A readout from Emhoff’s office notes he visited the Memorial to the Persecuted Homosexuals under National Socialism with Philipp Braun of the Lesbian and Gay Federation of Germany, a German LGBTQ and intersex rights group. Christopher Schreiber and Alexander Scheld of the Berlin-Brandenburg Lesbian and Gay Federation were also with Emhoff.

“The Memorial to the Persecuted Homosexuals under Nazi Socialism is intended to honor the homosexual victims of National Socialism and at the same time ‘set a constant sign against intolerance, hostility and exclusion towards gays and lesbians,'” notes the readout.

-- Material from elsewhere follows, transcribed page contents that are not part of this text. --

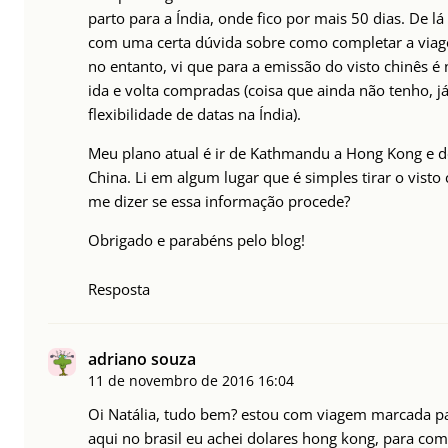
parto para a Índia, onde fico por mais 50 dias. De l
com uma certa dúvida sobre como completar a viage
no entanto, vi que para a emissão do visto chinês é
ida e volta compradas (coisa que ainda não tenho, já
flexibilidade de datas na Índia).
Meu plano atual é ir de Kathmandu a Hong Kong e de 
China. Li em algum lugar que é simples tirar o vist
me dizer se essa informação procede?
Obrigado e parabéns pelo blog!
Resposta
adriano souza
11 de novembro de 2016
16:04
Oi Natália, tudo bem? estou com viagem marcada p
aqui no brasil eu achei dolares hong kong, para com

Emhoff on Tuesday visited other memorials that honor the Sinti and Roma and people with disabilities who the Nazis killed. The second gentleman also visited Berlin’s Holocaust memorial before he met with five people who survived it.

The second gentleman earlier in the day participated in a roundtable with Jewish, Muslim and Christian leaders and met with Ukrainian refugees at Berlin’s New Synagogue. Emhoff on Monday participated in a meeting at the city’s Topography of Terror Museum that focused on antisemitism.

International Holocaust Memorial Day, which commemorates the liberation of the Auschwitz-Birkenau concentration camp in Poland in 1945, took place on Jan. 27. 

Emhoff, who is Jewish, traveled to the Auschwitz-Birkenau State Memorial and Museum and participated in ceremonies that commemorated the camp’s liberation. He later attended a Shabbat dinner with members of the Jewish community in Krakow, visited Oscar Schindler’s factory and met with Ukrainian refugees at a U.N. Refugee Agency community center before he traveled to Germany.